Die Ästhetisierung des Neuen Menschen erfuhr nunmehr eine Expulsion, die bis zur künstlerischen Anämie führte. So zumindest das langjährige Vorurteil in der westlichen Hemisphäre. Doch wie blutleer und künstlerisch wertlos war die Musik, Literatur und Bildende Kunst der 1930er bis 1950er Jahre wirklich?
Und welche neuen Impulse setzten die Tauwetterzeit Chruschtschows, die Abkehr vom Terror, die Stagnationsphase der Ära Breschnews und der Geist der Perestroika unter Gorbatschow der Kunst und der neuen Schicht der Dissidenten? Welche Konflikte ergaben sich aus den Versuchen einer neuen Formsprache und dem Mut zur Kritik und der Nomenklatura und ihren Staatskünstlern?
Und schließlich: Was bedeutete der Untergang der Sowjetunion für die Kunst?
Diesen Fragen wollen wir anhand der verschiedenen Kunstgattungen sowie an ideenhistorischen Texten in der Übung nachgehen, gemeinsam über das Verhältnis von Macht und Kunst nachdenken und analysieren, ob es den sowjetischen Führern in der Praxis tatsächlich gelang, Künstler in das enge Korsett von Hofkünstlern zu zwängen und wo sie Kritik zuließen und neue Formen förderten.

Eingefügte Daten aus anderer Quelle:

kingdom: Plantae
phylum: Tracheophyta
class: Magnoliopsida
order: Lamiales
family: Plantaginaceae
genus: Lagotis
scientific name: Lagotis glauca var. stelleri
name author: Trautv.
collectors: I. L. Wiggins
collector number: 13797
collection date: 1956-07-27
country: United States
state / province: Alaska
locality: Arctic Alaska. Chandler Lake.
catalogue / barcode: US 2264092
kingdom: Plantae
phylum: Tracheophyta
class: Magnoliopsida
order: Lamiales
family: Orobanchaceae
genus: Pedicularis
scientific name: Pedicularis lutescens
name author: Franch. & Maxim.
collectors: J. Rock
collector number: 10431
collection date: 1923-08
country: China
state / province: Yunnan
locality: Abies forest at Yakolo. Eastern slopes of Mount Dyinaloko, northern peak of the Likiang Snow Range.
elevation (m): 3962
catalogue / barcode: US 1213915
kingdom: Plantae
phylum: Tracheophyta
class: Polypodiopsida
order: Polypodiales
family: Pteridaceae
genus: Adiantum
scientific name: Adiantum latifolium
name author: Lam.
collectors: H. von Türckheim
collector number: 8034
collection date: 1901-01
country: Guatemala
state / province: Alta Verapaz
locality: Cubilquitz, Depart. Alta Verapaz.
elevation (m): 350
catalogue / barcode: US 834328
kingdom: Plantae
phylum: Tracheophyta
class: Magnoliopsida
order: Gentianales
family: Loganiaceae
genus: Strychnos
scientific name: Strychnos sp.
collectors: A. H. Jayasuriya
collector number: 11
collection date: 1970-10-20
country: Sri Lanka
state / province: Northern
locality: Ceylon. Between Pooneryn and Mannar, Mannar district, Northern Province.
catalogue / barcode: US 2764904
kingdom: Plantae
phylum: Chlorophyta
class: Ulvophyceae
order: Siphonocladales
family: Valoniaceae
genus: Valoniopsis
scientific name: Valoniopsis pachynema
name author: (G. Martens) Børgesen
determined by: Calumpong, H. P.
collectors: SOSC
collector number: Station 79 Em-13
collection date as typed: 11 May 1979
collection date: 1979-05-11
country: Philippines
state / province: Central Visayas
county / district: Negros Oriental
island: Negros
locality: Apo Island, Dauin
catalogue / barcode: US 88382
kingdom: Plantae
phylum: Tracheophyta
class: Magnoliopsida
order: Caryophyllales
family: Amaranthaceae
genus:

Gruppe 5: Sozialistische Staaten 1945-1990: Polen, Tschechoslowakei, Rumänien
Neben der Sowjetunion als Führungsmacht gehörten dem Ostblock dauerhaft sechs mittelgroße und kleinere ostmittel- und südosteuropäische Staaten an. Die Volksrepublik Polen, die Tschechoslowakische Sozialistische Republik und die Sozialistische Republik Rumänien werden in diesem Bachelorseminar als Beispiele für drei verschiedene Wege im sowjetischen Hegemonialbereich ins Visier genommen. Vergleichend wird sich der Politik, Wirtschaft, dem Militär und kulturellen Gegebenheiten gewidmet. Am Ende des Kurses wird der Wandel hin zur postsozialistischen Zeit zum Thema.
Gruppe 6: Den Frieden denken! Über Zukunftsvorstellungen für eine Zeit nach dem Krieg (ca. 1914–1945)
Und plötzlich ist Frieden? Selten entsteht Frieden aus dem Nichts. Aus dieser Feststellung ergibt sich die Leitfrage unseres Seminars: Wie wird Frieden im Krieg gedacht? Diese Frage lenkt den Blick auf das Spannungsfeld zwischen der Erfahrung kriegerischer Gewalt und der Vorstellung einer friedlichen Zukunft – anders ausgedrückt, auf das Verhältnis zwischen Gegenwart und Szenarien einer möglichen Zukunft. Der Blick auf unterschiedliche Zukunftsvorstellungen von nüchternen Planungen für eine Neuen Weltordnung bis hin zu utopischen, realitätsentfliehenden Entwürfen und individuellen Lebensplanungen eröffnet den Blick Möglichkeitsräume historischer Entwicklung und unterstreicht so die Offenheit der historischer Prozesse.
Das Seminar führt uns daher an verschiedene Orte: etwa ins Niemandsland im Ersten Weltkrieg an Weihnachten 1914, auf eine Burg im Frankenwald 1917/18, in Universitäten im NS-Deutschland, zu den zahlreichen Kriegskonferenzen der Alliierten von Neufundland bis Potsdam, in die Wohnungen von Exilanten und Exilregierungen, aber auch auf Fußballplätze und in Kriegsgefangenenlager und schließlich auf die Straßen einer Stadt in Algerien am 8. Mai 1945.
Das Seminar gibt Einblick in die Geschichte des 20. Jahrhunderts und führt in wissenschaftliches Arbeiten ein. Gemeinsam vertiefen wir das historisch-kritische Denken und möchten dabei auch neue Formen der Ergebnispräsentation und Diskussion ausprobieren.